I’ve got the blues. I’ve got the blues cuz I don’t have the blues anymore; my favorite, and really, only blues club anywhere around here, went out of business this weekend. I’ve been moping around all this gloomy weekend like my best friend passed away. I suppose I could drown my sorrows in booze, but that’s not my style, or chocolate, which is more my style, actually ice cream cures most ills. But what really sounds good is comfort food: mashed potatoes and gravy or a deep gooey casserole. If I had the umph to leave the computer and go make some. Comfort food works best when someone else is doing the comforting.
Oh well, good enough reason to pull out the Culinary Institutes’ Casserole Cook Book, 1954 and see if I can find some motivation in it.

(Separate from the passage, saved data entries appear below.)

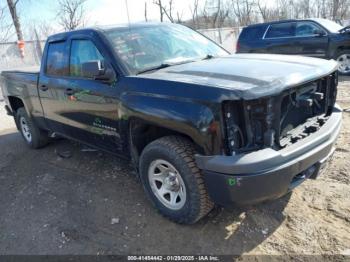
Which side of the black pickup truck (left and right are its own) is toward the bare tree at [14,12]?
back

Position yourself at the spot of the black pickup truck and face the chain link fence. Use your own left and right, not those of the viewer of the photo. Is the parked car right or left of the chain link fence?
right

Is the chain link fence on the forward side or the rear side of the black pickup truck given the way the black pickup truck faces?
on the rear side

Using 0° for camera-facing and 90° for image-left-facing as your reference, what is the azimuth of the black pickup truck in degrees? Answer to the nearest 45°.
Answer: approximately 315°

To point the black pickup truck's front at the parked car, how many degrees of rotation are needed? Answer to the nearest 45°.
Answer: approximately 90° to its left
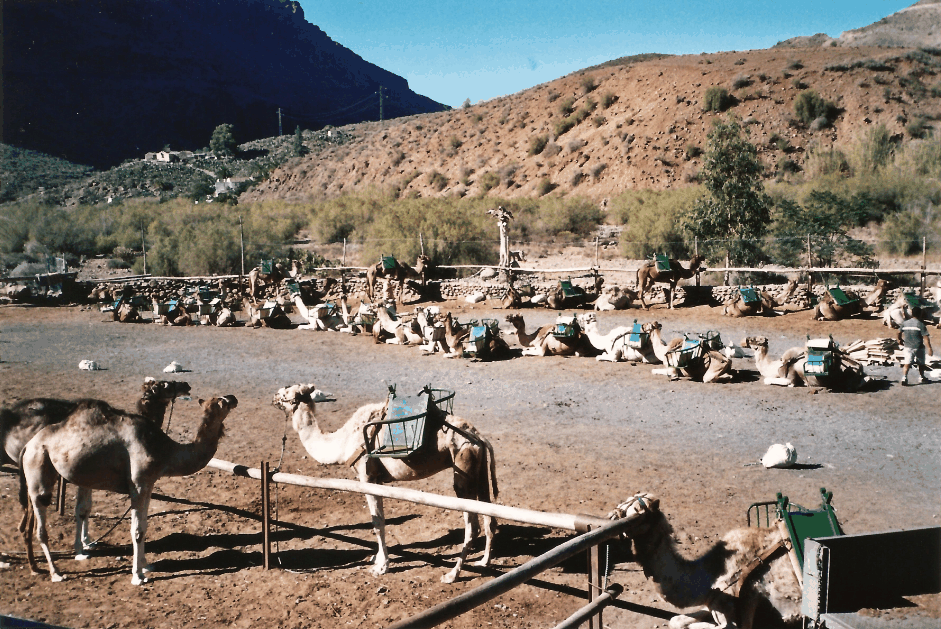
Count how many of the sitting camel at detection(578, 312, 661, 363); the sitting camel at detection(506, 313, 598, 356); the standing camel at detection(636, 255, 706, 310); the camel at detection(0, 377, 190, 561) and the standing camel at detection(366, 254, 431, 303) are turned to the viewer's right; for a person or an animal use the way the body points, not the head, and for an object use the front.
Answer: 3

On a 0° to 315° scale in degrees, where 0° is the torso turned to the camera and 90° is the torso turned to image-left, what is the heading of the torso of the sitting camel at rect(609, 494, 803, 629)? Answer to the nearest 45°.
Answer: approximately 90°

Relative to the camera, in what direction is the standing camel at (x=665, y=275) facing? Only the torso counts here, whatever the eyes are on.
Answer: to the viewer's right

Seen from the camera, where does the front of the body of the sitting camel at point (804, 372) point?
to the viewer's left

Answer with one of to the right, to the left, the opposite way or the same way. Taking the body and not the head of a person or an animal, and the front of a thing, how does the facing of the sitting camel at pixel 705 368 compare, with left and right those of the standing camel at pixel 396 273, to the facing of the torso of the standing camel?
the opposite way

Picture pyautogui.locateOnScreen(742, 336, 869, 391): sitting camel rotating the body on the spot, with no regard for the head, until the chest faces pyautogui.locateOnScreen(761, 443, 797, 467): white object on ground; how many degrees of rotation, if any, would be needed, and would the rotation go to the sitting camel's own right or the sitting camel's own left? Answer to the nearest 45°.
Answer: approximately 90° to the sitting camel's own left

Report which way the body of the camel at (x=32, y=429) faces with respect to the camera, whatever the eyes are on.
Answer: to the viewer's right

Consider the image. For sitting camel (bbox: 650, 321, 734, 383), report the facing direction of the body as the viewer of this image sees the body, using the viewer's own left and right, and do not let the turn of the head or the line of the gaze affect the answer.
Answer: facing to the left of the viewer
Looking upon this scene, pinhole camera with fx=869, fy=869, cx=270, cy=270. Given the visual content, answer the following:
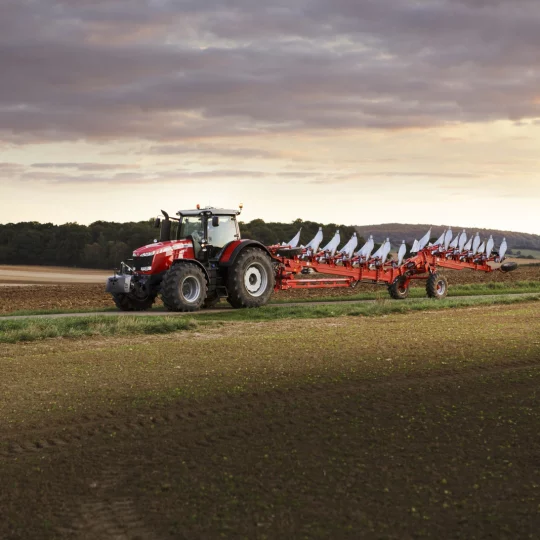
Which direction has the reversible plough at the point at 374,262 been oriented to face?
to the viewer's left

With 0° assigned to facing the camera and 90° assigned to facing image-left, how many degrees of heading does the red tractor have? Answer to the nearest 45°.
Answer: approximately 45°

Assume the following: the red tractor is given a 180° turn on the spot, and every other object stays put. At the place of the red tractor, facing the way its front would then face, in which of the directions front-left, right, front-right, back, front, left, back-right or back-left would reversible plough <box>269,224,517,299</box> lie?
front
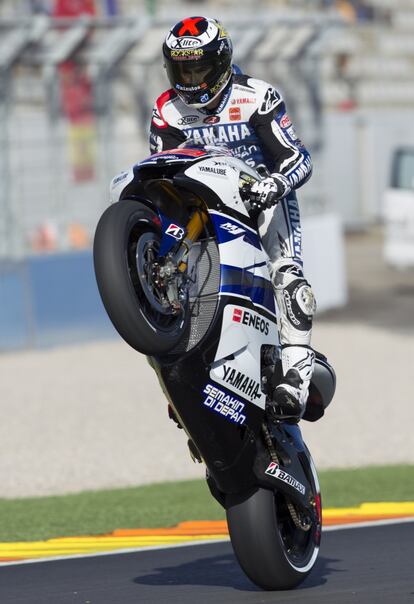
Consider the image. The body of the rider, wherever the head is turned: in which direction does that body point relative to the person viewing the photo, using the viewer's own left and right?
facing the viewer and to the left of the viewer

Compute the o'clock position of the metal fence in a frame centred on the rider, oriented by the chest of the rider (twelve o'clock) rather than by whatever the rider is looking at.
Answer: The metal fence is roughly at 4 o'clock from the rider.
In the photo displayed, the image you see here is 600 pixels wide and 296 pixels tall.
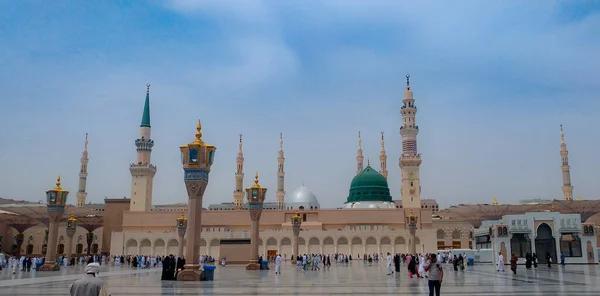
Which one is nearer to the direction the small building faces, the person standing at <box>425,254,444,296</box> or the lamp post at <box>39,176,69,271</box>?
the person standing

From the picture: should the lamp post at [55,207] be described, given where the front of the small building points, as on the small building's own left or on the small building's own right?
on the small building's own right

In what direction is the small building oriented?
toward the camera

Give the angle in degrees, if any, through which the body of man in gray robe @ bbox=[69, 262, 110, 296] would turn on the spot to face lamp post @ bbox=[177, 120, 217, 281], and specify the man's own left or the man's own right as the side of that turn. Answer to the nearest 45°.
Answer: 0° — they already face it

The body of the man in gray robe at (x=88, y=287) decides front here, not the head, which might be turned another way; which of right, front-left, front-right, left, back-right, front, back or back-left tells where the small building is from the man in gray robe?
front-right

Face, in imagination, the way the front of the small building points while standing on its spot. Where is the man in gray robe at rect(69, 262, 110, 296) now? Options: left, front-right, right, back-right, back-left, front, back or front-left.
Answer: front

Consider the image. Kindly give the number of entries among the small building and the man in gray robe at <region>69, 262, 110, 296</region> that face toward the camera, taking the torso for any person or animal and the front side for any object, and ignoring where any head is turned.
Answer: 1

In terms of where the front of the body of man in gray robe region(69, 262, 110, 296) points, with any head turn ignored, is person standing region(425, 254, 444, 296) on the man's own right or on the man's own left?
on the man's own right

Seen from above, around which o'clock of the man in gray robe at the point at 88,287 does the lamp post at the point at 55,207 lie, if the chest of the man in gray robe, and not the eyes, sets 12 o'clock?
The lamp post is roughly at 12 o'clock from the man in gray robe.

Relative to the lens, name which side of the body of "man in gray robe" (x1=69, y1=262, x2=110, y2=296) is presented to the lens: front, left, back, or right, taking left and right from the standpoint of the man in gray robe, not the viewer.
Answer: back
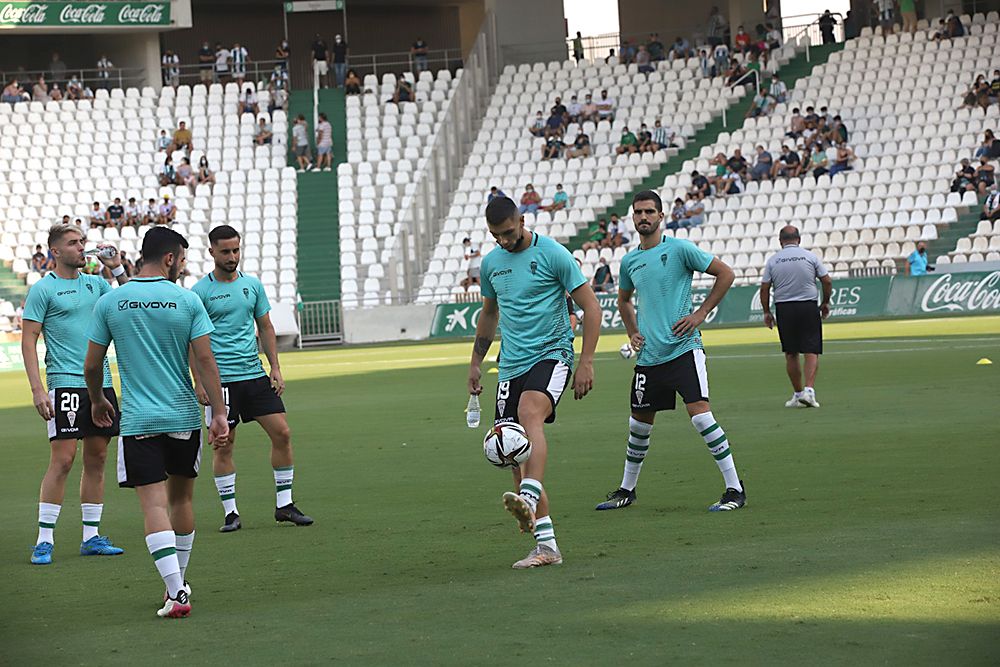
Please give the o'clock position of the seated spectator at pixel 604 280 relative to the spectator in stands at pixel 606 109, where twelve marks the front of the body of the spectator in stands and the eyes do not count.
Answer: The seated spectator is roughly at 12 o'clock from the spectator in stands.

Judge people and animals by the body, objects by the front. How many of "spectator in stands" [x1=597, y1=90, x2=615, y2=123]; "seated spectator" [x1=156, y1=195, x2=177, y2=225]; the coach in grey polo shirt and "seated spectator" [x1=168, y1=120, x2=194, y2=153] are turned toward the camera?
3

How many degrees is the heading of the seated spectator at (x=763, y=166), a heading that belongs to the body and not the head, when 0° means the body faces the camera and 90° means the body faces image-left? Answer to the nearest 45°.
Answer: approximately 45°

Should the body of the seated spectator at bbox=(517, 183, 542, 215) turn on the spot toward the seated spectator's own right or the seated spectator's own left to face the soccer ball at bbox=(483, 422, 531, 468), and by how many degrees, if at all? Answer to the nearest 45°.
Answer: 0° — they already face it

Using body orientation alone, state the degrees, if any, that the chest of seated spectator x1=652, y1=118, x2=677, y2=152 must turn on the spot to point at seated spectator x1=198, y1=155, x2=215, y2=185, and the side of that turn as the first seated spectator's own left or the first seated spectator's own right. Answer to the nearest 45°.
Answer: approximately 45° to the first seated spectator's own right

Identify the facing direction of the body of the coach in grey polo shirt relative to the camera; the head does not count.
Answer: away from the camera

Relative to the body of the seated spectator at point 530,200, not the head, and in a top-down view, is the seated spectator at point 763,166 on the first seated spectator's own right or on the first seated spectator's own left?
on the first seated spectator's own left

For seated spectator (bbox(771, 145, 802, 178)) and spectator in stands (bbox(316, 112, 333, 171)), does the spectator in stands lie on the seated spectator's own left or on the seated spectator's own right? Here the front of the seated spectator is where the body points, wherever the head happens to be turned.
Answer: on the seated spectator's own right

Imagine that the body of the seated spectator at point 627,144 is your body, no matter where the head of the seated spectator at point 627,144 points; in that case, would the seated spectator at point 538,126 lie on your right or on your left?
on your right

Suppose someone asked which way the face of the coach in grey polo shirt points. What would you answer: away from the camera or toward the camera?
away from the camera

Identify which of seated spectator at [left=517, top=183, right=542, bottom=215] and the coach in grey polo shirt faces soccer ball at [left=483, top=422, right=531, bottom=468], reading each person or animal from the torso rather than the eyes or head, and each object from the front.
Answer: the seated spectator

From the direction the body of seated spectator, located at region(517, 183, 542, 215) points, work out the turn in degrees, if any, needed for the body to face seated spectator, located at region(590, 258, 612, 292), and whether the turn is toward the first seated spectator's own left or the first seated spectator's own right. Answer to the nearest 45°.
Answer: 0° — they already face them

Good golly. The first recipe in the book is for steak and kidney pie. My great grandmother came from Liverpool. She was a World War I bride and she left a legacy of steak and kidney pie as the ultimate treat at family gatherings—at least through my mother’s generation. There’s a tiny British food store in town and I’ve sometimes picked up some frozen individual serving ones for my mom for Christmas. By my generation, however, the expat fervor was running weak.
All it takes is to smell that stuff cooking…I remember scooping more than my fair share of biscuits off the top and slathering them with butter to smother the taste of the filling, then cautiously picking thru the rest of my portion with a magnifying glass to remove all kidney particles from my plate before eating it. I still have ongoing issues with eating anything that has to have the pee boiled out of it first. But for you brave souls, or maybe my mother, should I be in a particularly dutiful mood someday, here’s the recipe. It uses pie crust on top instead of biscuits and it doesn’t involve any pre-boiling of urine so try at your own risk.
Beef and Kidney Pie
Set out a 2 qt top-of-range casserole having a tight fitting cover. Remove membranes and split horizontally through the center of 1 beef kidney. Remove cores and tubes. Rinse clean in cold water. Cut into 1 inch cubes. Put into a bowl and pour in ½ c French dressing. Turn each piece of kidney to coat well. Cover bowl and let kidney marinate at least 1 hour. Turn pieces occasionally; drain.
Wipe 1 lb. beef for stewing (chuck, brisket, or rump); cut into 1 inch pieces.
Coat kidney and beef with mixture of:
2/3 c flour
1 ½ t salt
1 t MSG
¼ t paprika
¼ t pepper
Heat in casserole over medium heat: 3 T bacon drippings. Add meat and ¼ c chopped onion. Brown meat, stirring occasionally.
Combine and pour slowly into casserole:
2 ½ cups condensed tomato soup (2 cans)
1 cup hot water (or more if needed to cover meat)
1 T Worcestershire sauce
1 bay leaf
¼ t basil
Cover tightly; simmer 1 to 1 ½ hours or until meat is tender.
Heat and cook in a saucepan 5 minutes:
3 T butter
1 cup mushrooms
Remove bay leaf and add mushrooms to casserole.
If necessary to thicken liquid, shake ¾ c water and 6 T flour in a jar until well blended and slowly pour as much as needed into casserole, stirring constantly, to reach desired consistently. Bring to a boil. Cook 2-3 minutes longer.
Make pie crust and arrange rolled out pastry on top of casserole. Press edges to seal and flute. Make slits in top top vent and bake at 425 for 15 to 20 minutes or till brown.
For some reason, I still don’t feel comforted. But I do remember sitting on a play ground in Riyadh while my siblings played and my mother talked to a British lady about recipes. When they got to beef and kidney pie, the other lady was horrified at my mother’s description of how she made it. It took a little for them to realize that the American-to-British translation meant she was picturing a thick stew with cookies floating on it.